▶ **WHAT YOU WILL DO**
From the first line to the last, print the records exactly, leaving out the pictures.

(Collected data)
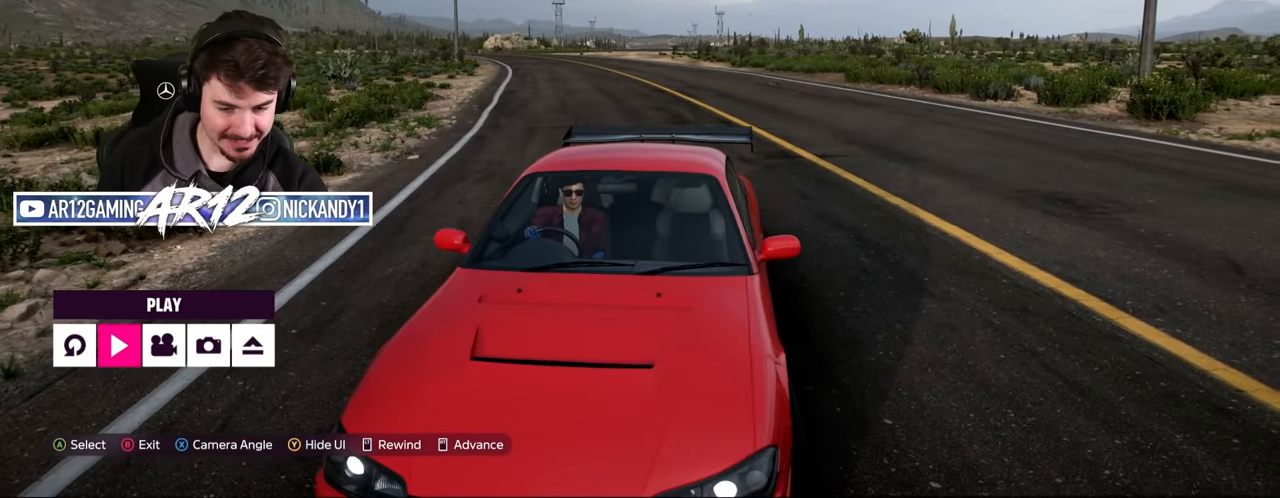
{"buttons": [], "left_stick": "center", "right_stick": "down", "events": []}
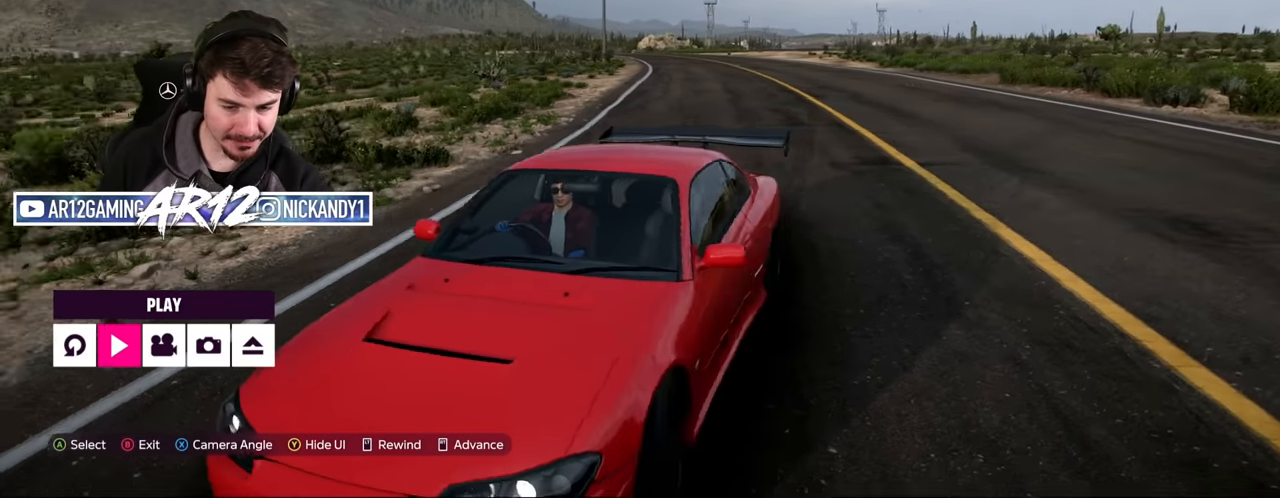
{"buttons": [], "left_stick": "center", "right_stick": "down-left", "events": [[300, "right_stick", "down-left"]]}
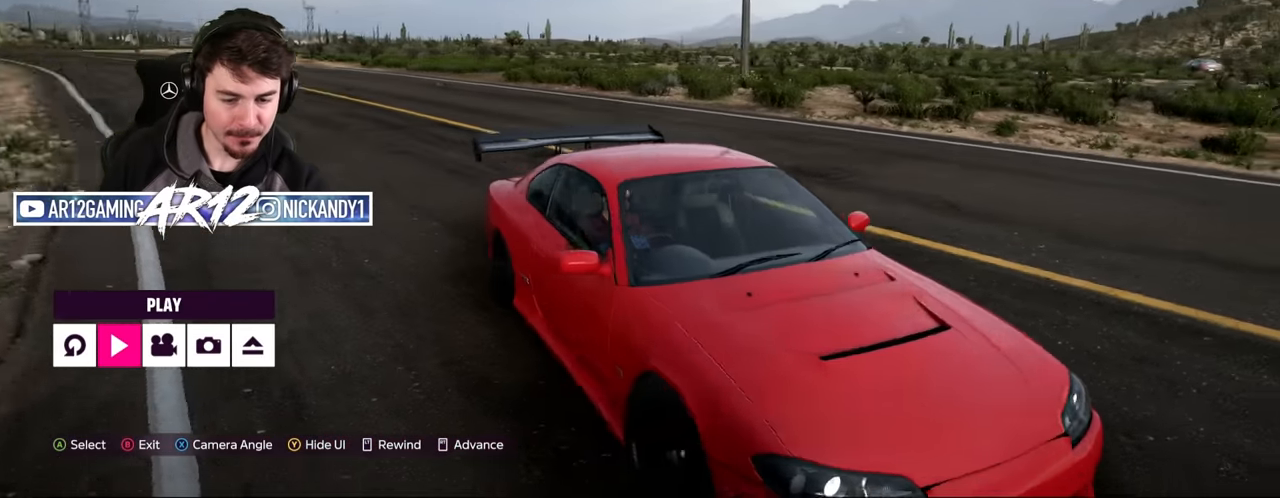
{"buttons": [], "left_stick": "center", "right_stick": "down-left", "events": []}
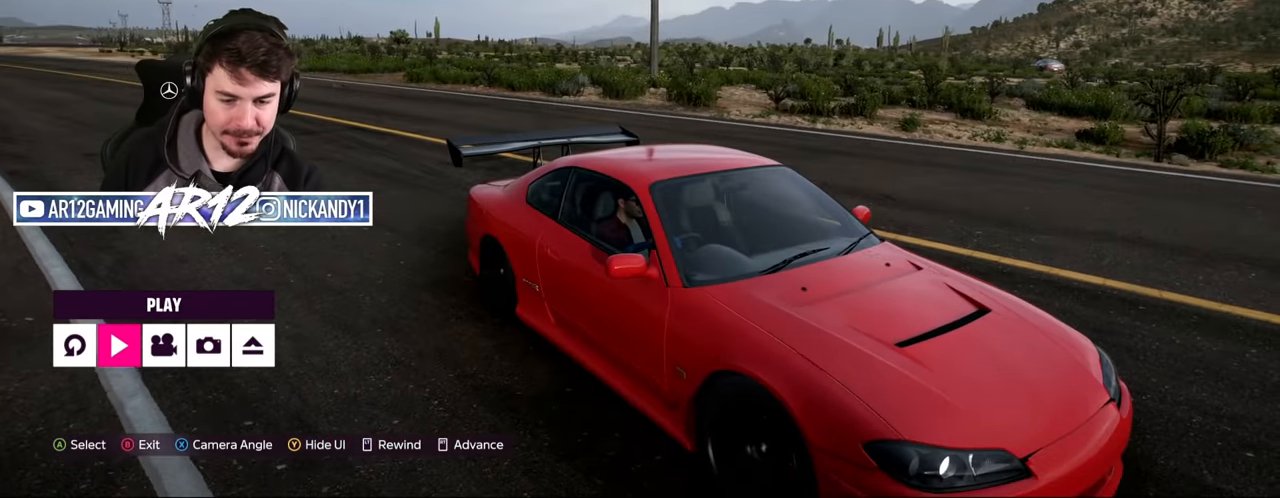
{"buttons": [], "left_stick": "center", "right_stick": "down-right", "events": [[234, "right_stick", "down-right"]]}
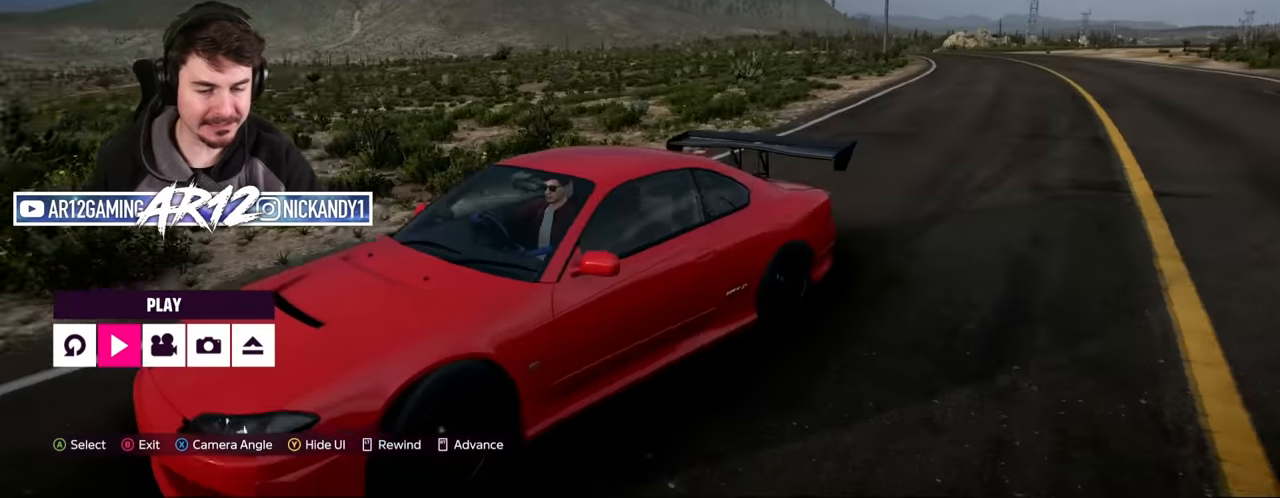
{"buttons": [], "left_stick": "center", "right_stick": "up", "events": [[100, "right_stick", "up-right"], [417, "right_stick", "up"]]}
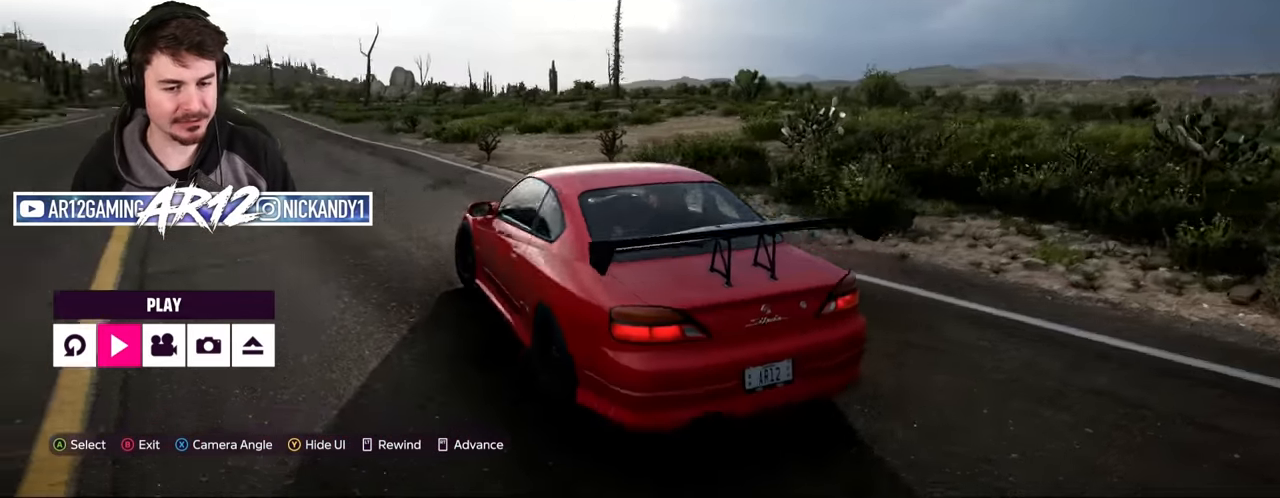
{"buttons": [], "left_stick": "center", "right_stick": "up", "events": []}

▶ **REPLY TO THE TASK**
{"buttons": [], "left_stick": "center", "right_stick": "down", "events": []}
{"buttons": [], "left_stick": "center", "right_stick": "down-left", "events": [[300, "right_stick", "down-left"]]}
{"buttons": [], "left_stick": "center", "right_stick": "down-left", "events": []}
{"buttons": [], "left_stick": "center", "right_stick": "down-right", "events": [[234, "right_stick", "down-right"]]}
{"buttons": [], "left_stick": "center", "right_stick": "up", "events": [[100, "right_stick", "up-right"], [417, "right_stick", "up"]]}
{"buttons": [], "left_stick": "center", "right_stick": "up", "events": []}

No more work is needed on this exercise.